Kevin Crossley-Holland writes. No really writes. I'm not a one for whether something is “literature” or not. For me does it “read” do I enjoy it, perhaps it fires or engages something in me, imagination, intellect, heart or soul and I find a place for it in my memory and enters a special category. I have yet to read something of his that hasn't hammered on the door to my memory palace.
His prose he gears for the form of his stories. Here telling tales from antiquity, British folk tales, in origin which would have been oral and handed down in oral forms, he tries to invoke the spirit of that oral telling. Does it work. Depends on the ear of the reader and a reverence for the attempt. Like the writings of Alan Garner one “takes” to them or not I suspect.

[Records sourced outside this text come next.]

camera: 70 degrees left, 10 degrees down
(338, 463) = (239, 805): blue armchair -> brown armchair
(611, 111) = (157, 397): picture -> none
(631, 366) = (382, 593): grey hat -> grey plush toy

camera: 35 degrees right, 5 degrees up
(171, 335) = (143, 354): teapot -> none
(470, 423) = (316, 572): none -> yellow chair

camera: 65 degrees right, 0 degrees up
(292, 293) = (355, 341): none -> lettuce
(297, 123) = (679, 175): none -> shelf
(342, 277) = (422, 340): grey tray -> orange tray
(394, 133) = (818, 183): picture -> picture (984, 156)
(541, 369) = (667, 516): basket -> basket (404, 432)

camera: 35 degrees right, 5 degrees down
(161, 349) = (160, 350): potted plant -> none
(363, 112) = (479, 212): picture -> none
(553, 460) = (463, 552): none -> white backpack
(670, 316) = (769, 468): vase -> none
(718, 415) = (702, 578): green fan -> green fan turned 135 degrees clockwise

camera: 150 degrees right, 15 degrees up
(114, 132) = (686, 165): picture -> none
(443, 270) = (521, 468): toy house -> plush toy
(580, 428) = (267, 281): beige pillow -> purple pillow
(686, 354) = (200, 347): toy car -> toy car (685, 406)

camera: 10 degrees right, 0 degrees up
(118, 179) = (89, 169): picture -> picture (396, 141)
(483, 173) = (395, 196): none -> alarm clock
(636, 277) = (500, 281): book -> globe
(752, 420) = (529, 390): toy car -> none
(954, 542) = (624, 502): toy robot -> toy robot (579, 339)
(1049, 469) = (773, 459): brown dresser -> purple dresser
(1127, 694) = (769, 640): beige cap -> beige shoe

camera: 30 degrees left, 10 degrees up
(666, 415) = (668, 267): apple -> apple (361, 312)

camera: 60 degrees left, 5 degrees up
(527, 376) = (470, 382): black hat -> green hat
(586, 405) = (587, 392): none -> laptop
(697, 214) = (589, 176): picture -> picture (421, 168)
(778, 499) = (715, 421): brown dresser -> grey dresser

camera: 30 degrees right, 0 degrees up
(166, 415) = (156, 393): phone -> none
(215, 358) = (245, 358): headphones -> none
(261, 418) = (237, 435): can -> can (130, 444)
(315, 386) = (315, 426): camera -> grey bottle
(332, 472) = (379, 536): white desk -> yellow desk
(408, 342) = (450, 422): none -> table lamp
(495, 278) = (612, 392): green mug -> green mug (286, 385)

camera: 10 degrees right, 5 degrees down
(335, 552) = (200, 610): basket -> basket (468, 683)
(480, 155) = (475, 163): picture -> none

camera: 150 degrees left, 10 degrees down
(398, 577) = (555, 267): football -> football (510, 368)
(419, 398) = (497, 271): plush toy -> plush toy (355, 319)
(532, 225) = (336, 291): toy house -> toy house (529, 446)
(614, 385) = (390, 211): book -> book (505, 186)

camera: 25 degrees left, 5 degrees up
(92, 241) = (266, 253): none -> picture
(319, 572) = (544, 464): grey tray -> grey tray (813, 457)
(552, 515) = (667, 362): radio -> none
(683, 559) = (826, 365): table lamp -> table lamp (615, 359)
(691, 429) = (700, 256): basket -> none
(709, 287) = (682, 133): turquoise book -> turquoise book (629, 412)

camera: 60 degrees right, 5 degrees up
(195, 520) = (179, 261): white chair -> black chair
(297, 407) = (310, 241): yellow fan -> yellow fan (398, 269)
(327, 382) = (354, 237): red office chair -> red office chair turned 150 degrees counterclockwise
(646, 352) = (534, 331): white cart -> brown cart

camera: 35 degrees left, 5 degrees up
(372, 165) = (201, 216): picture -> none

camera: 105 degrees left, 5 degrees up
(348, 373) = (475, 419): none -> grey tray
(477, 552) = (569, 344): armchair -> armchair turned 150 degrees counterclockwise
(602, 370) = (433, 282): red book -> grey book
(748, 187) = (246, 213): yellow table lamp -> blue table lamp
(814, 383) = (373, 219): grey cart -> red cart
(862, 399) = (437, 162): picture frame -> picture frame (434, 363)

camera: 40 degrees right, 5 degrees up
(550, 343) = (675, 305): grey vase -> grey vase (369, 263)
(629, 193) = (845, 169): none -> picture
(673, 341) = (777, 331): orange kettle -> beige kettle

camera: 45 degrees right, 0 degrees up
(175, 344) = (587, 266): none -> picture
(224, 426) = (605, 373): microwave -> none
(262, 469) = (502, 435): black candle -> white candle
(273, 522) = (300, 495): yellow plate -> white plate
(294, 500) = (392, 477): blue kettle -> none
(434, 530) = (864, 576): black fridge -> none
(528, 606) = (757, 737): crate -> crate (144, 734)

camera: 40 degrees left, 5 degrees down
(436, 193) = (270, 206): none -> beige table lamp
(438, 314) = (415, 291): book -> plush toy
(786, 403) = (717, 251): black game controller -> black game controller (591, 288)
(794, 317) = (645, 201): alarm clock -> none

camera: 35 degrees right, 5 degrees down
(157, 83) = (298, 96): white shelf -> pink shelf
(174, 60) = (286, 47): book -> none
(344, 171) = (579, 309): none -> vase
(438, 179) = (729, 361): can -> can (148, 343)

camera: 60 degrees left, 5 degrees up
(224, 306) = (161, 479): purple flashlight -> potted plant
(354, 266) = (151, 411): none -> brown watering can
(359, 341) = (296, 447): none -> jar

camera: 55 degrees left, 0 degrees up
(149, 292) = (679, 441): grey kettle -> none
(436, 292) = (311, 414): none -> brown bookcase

“One story has haunted me all my life: that of the two green children discovered at Woolpit in Suffolk at the end of the 12th century. I've revisited it several times and, in the version published by OUP, told the story from the viewpoint of the green girl. The way in which one retells a tale is of course crucial, and I have subsequently retold several tales as monologues. These are gathered in Outsiders (Orion), and in this book ‘Sea Tongue' is a kind of sound-story, a fractured narrative spoken by all the different elements in the tale.”

These tales have the theme of the Outsider and are taken I think from an earlier collection of his simply entitled British Folktales.